Researchers clarify how DNA damage signaling works
The DNA molecule is chemically unstable, giving rise to DNA lesions of various kinds. That is why DNA damage detection, signaling and repair, collectively known as the DNA damage response, are needed. The DNA damage response is immensely important, for example, for ensuring the highest possible quality of DNA before replication prior to cell division. If the damaged DNA is replicated, the risk of cancer and other diseases increases significantly due to mutations. All in all this may lead to the death of a cell itself.

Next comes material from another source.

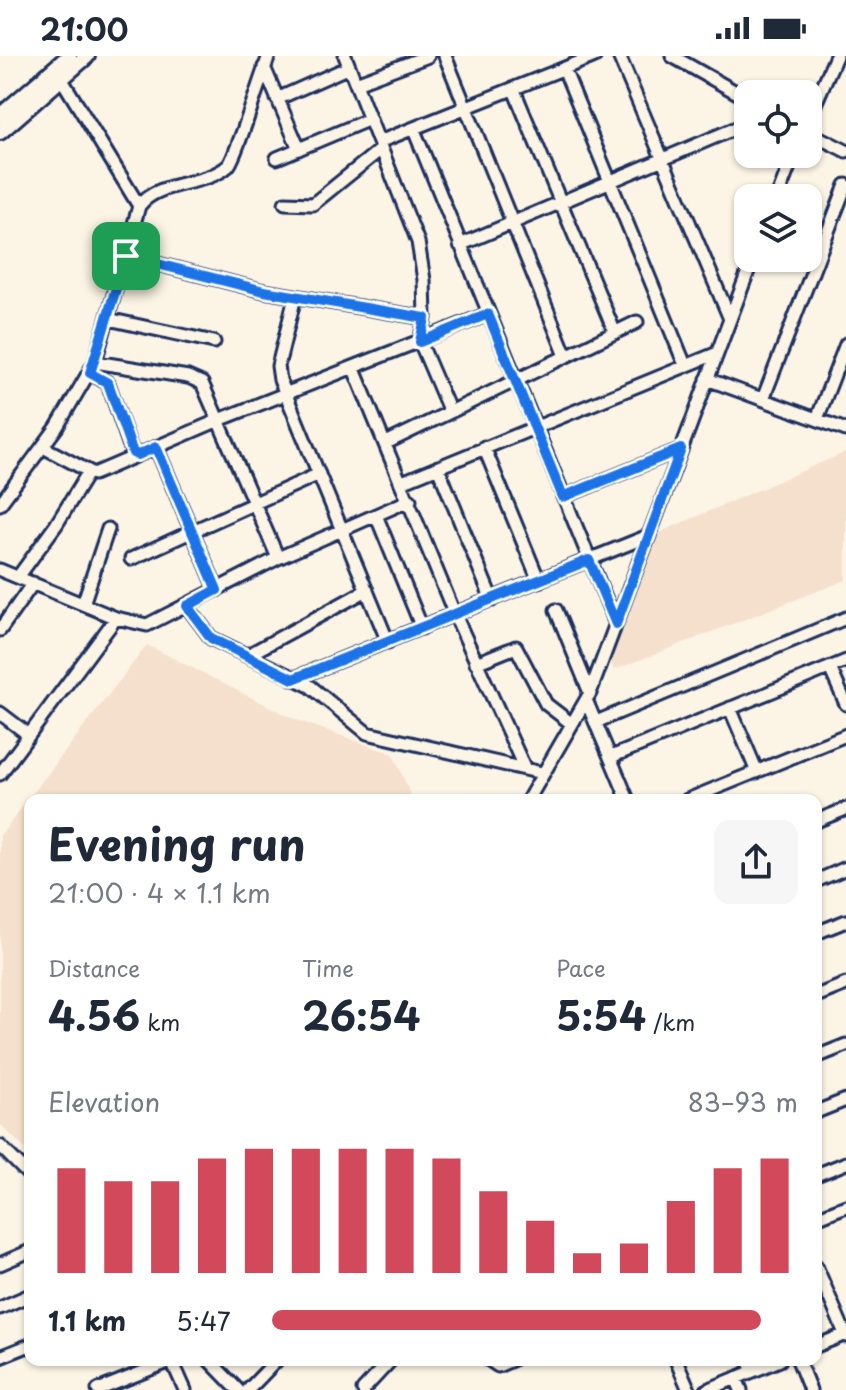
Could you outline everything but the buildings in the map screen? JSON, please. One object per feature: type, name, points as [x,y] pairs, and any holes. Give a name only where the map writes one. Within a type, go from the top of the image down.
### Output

DNA repair is performed by enzymes that find the damaged sections and repair them before replication. These enzymes have different functions. Some of them recognize the damaged bases and signal the other enzymes, which repair the DNA.
Ataxia-telangiectasia mutated (ATM) is a kinase that transmits the signal from damaged DNA to cellular repair systems. Scientists used to think that ATM exclusively recognizes DNA double-strand breaks (DSBs). These breaks are extremely dangerous because they may lead to loss of genetic information.
Svetlana V. Khoronenkova, a postdoctoral researcher at Lomonosov Moscow State University and at the University of Oxford was among the scientists who discovered a novel role for ATM. She designed the project, participated in the experiment and prepared the results for publication. The article, written by Svetlana V. Khoronenkova and her colleague Grigory L. Dianov, was published in PNAS.
"Endogenous double-strand breaks are rarely formed in DNA. The concept of the cellular function lies in the prevention of DNA double-strand break formation," Khoronenkova says. "We now understand that ATM recognizes and is activated in response to DNA single-strand breaks (SSBs)".
Khoronenkova says that 15,000 to 20,000 endogenous DNA single-strand breaks form per day. On the other hand, only 10-20 DNA double-strand breaks occur during this period. This highlights the importance of signaling the presence of unrepaired DNA single-strand breaks to repair systems.
In response to DNA single-strand breaks, ATM self-activates and transmits the signal about the damage. This leads to a delay in DNA replication, giving a cell more time to repair. If timely repair does not occur, replication over the SSB-containing DNA results in the formation of deleterious DSBs, thus increasing the risk of cancer and other diseases.
In particular, mutations in the ATM gene are associated with Ataxia telangiectasia (A-T), a rare inherited disease with symptoms in early childhood, which results in a short life span. Overall, there is about one documented case in 40,000 to 100,000 births worldwide, and about 1 percent of the world's population carry mutations in ATM. In addition to immunodeficiency and neurodegeneration, A-T is characterised by extreme sensitivity and predisposition to cancer.
"Now we want to understand how ATM is activated in response to SSBs. This future work will ultimately help with the development of new therapies, and in an attempt to improve the lives of those who suffer from A-T and diseases with the similar phenotype," Khoronenkova says.